Picking a winner was difficult, and Joe pays tribute to all of the projects. “We had a great range of diverse ideas. It’s a huge amount of brainpower thrown at the problem, and we had some very interesting concepts coming back. The calibre of the projects was exceptional. In addition to product design, they considered the market impact of the proposed product and the addressable market for it. That’s important: it has to be grounded with a solid business case, and that was present throughout the projects.”
Creativity combined with technical know-how
The value of working with students is in the fresh perspective and diverse points of view they bring to problem-solving, Joe says. “They have a nice mix between the creative and novel exploration of new ideas, coupled with the technical know-how to make sure it’s feasible.”
One characteristic that stood out was the students’ process of thinking about design from many different perspectives. “They consider all these stories and articulate them directly and imaginatively. They might interview delivery personnel and find out their pain points in an existing process and think about what could be done to improve that user experience – or, they might interview a business owner and find their pain points and use that to converge on an optimal solution,” Joe says.

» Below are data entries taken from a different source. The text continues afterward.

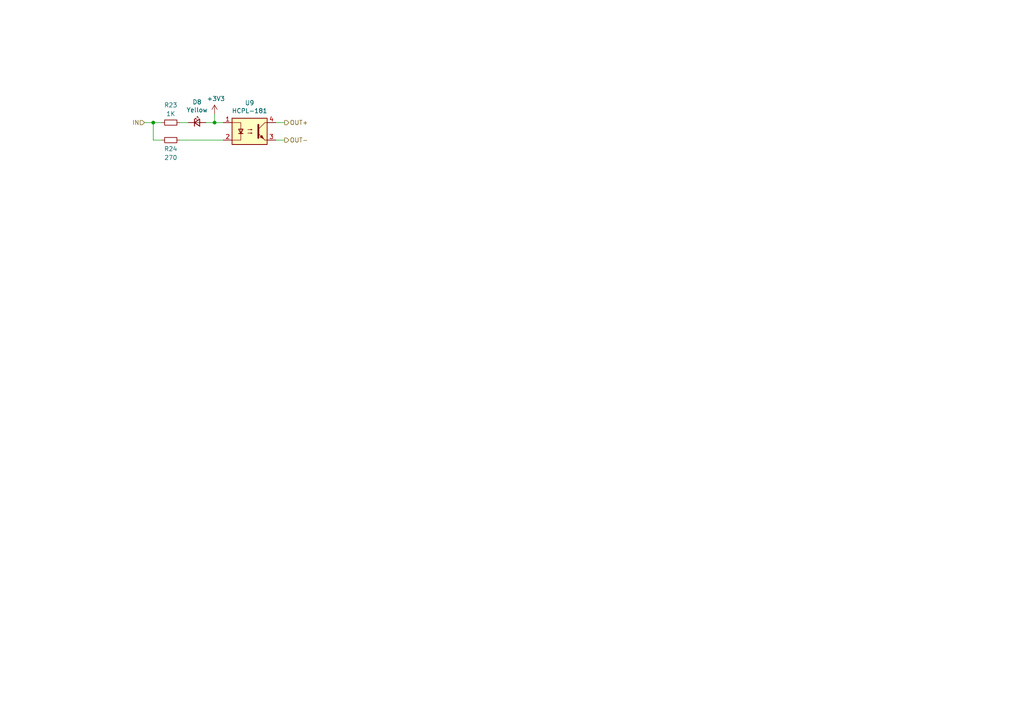
<source format=kicad_sch>
(kicad_sch (version 20211123) (generator eeschema)

  (uuid da481376-0e49-44d3-91b8-aaa39b869dd1)

  (paper "A4")

  

  (junction (at 44.45 35.56) (diameter 0) (color 0 0 0 0)
    (uuid 142dd724-2a9f-4eea-ab21-209b1bc7ec65)
  )
  (junction (at 62.23 35.56) (diameter 0) (color 0 0 0 0)
    (uuid 59fc765e-1357-4c94-9529-5635418c7d73)
  )

  (wire (pts (xy 41.91 35.56) (xy 44.45 35.56))
    (stroke (width 0) (type default) (color 0 0 0 0))
    (uuid 15a82541-58d8-45b5-99c5-fb52e017e3ea)
  )
  (wire (pts (xy 46.99 35.56) (xy 44.45 35.56))
    (stroke (width 0) (type default) (color 0 0 0 0))
    (uuid 1dfbf353-5b24-4c0f-8322-8fcd514ae75e)
  )
  (wire (pts (xy 52.07 40.64) (xy 64.77 40.64))
    (stroke (width 0) (type default) (color 0 0 0 0))
    (uuid 337e8520-cbd2-42c0-8d17-743bab17cbbd)
  )
  (wire (pts (xy 80.01 40.64) (xy 82.55 40.64))
    (stroke (width 0) (type default) (color 0 0 0 0))
    (uuid 89a8e170-a222-41c0-b545-c9f4c5604011)
  )
  (wire (pts (xy 80.01 35.56) (xy 82.55 35.56))
    (stroke (width 0) (type default) (color 0 0 0 0))
    (uuid 9529c01f-e1cd-40be-b7f0-83780a544249)
  )
  (wire (pts (xy 59.69 35.56) (xy 62.23 35.56))
    (stroke (width 0) (type default) (color 0 0 0 0))
    (uuid 96db52e2-6336-4f5e-846e-528c594d0509)
  )
  (wire (pts (xy 46.99 40.64) (xy 44.45 40.64))
    (stroke (width 0) (type default) (color 0 0 0 0))
    (uuid e0c7ddff-8c90-465f-be62-21fb49b059fa)
  )
  (wire (pts (xy 64.77 35.56) (xy 62.23 35.56))
    (stroke (width 0) (type default) (color 0 0 0 0))
    (uuid f0ff5d1c-5481-4958-b844-4f68a17d4166)
  )
  (wire (pts (xy 44.45 40.64) (xy 44.45 35.56))
    (stroke (width 0) (type default) (color 0 0 0 0))
    (uuid f44d04c5-0d17-4d52-8328-ef3b4fdfba5f)
  )
  (wire (pts (xy 54.61 35.56) (xy 52.07 35.56))
    (stroke (width 0) (type default) (color 0 0 0 0))
    (uuid f6983918-fe05-46ea-b355-bc522ec53440)
  )
  (wire (pts (xy 62.23 35.56) (xy 62.23 33.02))
    (stroke (width 0) (type default) (color 0 0 0 0))
    (uuid fdc60c06-30fa-4dfb-96b4-809b755999e1)
  )

  (hierarchical_label "IN" (shape input) (at 41.91 35.56 180)
    (effects (font (size 1.27 1.27)) (justify right))
    (uuid 0fc5db66-6188-4c1f-bb14-0868bef113eb)
  )
  (hierarchical_label "OUT+" (shape output) (at 82.55 35.56 0)
    (effects (font (size 1.27 1.27)) (justify left))
    (uuid 3d6cdd62-5634-4e30-acf8-1b9c1dbf6653)
  )
  (hierarchical_label "OUT-" (shape output) (at 82.55 40.64 0)
    (effects (font (size 1.27 1.27)) (justify left))
    (uuid bb59b92a-e4d0-4b9e-82cd-26304f5c15b8)
  )

  (symbol (lib_id "Device:R_Small") (at 49.53 35.56 90)
    (in_bom yes) (on_board yes)
    (uuid 00000000-0000-0000-0000-00005be627da)
    (property "Reference" "R23" (id 0) (at 49.53 30.48 90))
    (property "Value" "1K" (id 1) (at 49.53 33.02 90))
    (property "Footprint" "Resistor_SMD:R_0603_1608Metric_Pad1.05x0.95mm_HandSolder" (id 2) (at 49.53 35.56 0)
      (effects (font (size 1.27 1.27)) hide)
    )
    (property "Datasheet" "~" (id 3) (at 49.53 35.56 0)
      (effects (font (size 1.27 1.27)) hide)
    )
    (pin "1" (uuid f5a4a46d-d773-45aa-950f-3544b13a0591))
    (pin "2" (uuid 1c9ae216-767d-4fb5-856c-8bb60790a184))
  )

  (symbol (lib_id "power:+3V3") (at 62.23 33.02 0)
    (in_bom yes) (on_board yes)
    (uuid 00000000-0000-0000-0000-00005be627eb)
    (property "Reference" "#PWR040" (id 0) (at 62.23 36.83 0)
      (effects (font (size 1.27 1.27)) hide)
    )
    (property "Value" "+3V3" (id 1) (at 62.611 28.6258 0))
    (property "Footprint" "" (id 2) (at 62.23 33.02 0)
      (effects (font (size 1.27 1.27)) hide)
    )
    (property "Datasheet" "" (id 3) (at 62.23 33.02 0)
      (effects (font (size 1.27 1.27)) hide)
    )
    (pin "1" (uuid 2eb05e7c-f810-43e8-86f8-82279882d4a8))
  )

  (symbol (lib_id "Device:LED_Small") (at 57.15 35.56 0)
    (in_bom yes) (on_board yes)
    (uuid 00000000-0000-0000-0000-00005be627f1)
    (property "Reference" "D8" (id 0) (at 57.15 29.591 0))
    (property "Value" "Yellow" (id 1) (at 57.15 31.9024 0))
    (property "Footprint" "LED_SMD:LED_0603_1608Metric_Castellated" (id 2) (at 57.15 35.56 90)
      (effects (font (size 1.27 1.27)) hide)
    )
    (property "Datasheet" "~" (id 3) (at 57.15 35.56 90)
      (effects (font (size 1.27 1.27)) hide)
    )
    (pin "1" (uuid b008cb3a-bc95-4a80-9811-6665e830944e))
    (pin "2" (uuid 89a7bb88-663b-4b94-a09a-5c2a41b79399))
  )

  (symbol (lib_id "Device:R_Small") (at 49.53 40.64 90)
    (in_bom yes) (on_board yes)
    (uuid 00000000-0000-0000-0000-00005be627f8)
    (property "Reference" "R24" (id 0) (at 49.53 43.18 90))
    (property "Value" "270" (id 1) (at 49.53 45.72 90))
    (property "Footprint" "Resistor_SMD:R_0603_1608Metric_Pad1.05x0.95mm_HandSolder" (id 2) (at 49.53 40.64 0)
      (effects (font (size 1.27 1.27)) hide)
    )
    (property "Datasheet" "~" (id 3) (at 49.53 40.64 0)
      (effects (font (size 1.27 1.27)) hide)
    )
    (pin "1" (uuid 5f78afa1-e33e-494b-aa5f-30b24adabe65))
    (pin "2" (uuid 17e1bfdd-9ec6-4c8b-9e56-56fe42bd8ce1))
  )

  (symbol (lib_id "Isolator:PC817") (at 72.39 38.1 0)
    (in_bom yes) (on_board yes)
    (uuid 00000000-0000-0000-0000-00005be62801)
    (property "Reference" "U9" (id 0) (at 72.39 29.845 0))
    (property "Value" "HCPL-181" (id 1) (at 72.39 32.1564 0))
    (property "Footprint" "Package_DIP:SMDIP-4_W7.62mm" (id 2) (at 67.31 43.18 0)
      (effects (font (size 1.27 1.27) italic) (justify left) hide)
    )
    (property "Datasheet" "http://www.soselectronic.cz/a_info/resource/d/pc817.pdf" (id 3) (at 72.39 38.1 0)
      (effects (font (size 1.27 1.27)) (justify left) hide)
    )
    (pin "1" (uuid 38a25d73-6d87-4f29-b7b4-0b8c74ccce83))
    (pin "2" (uuid c99ede6c-2624-46cb-a921-b8971174c812))
    (pin "3" (uuid 448a81b5-b40f-481a-ba13-7b421f96d6f8))
    (pin "4" (uuid 8319824d-9280-48c4-8b97-e3cf81505ee6))
  )
)

</source>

Always adapting, producing every vehicle to order, Combilift’s culture is well matched to working with the students, says the company’s founder and managing director Martin McVicar. “In many ways, Combilift still has an innovative, lean startup culture even though we’re now a large company addressing a global market. We still maintain a creative spark. We don’t decide what the next product should be: we know from our customer pain points. The Maynooth students really resonate with how we design and operate. We would always attend warehouses in person and understand those user stories. We were using that methodology without knowing it.”
Martin believes many types of companies can get value from working with product design students. “I would highly recommend the Maynooth students for their innovative, novel approaches, and blue sky thinking. That methodology really works and brings new, fresh perspectives to problems which may be long standing.”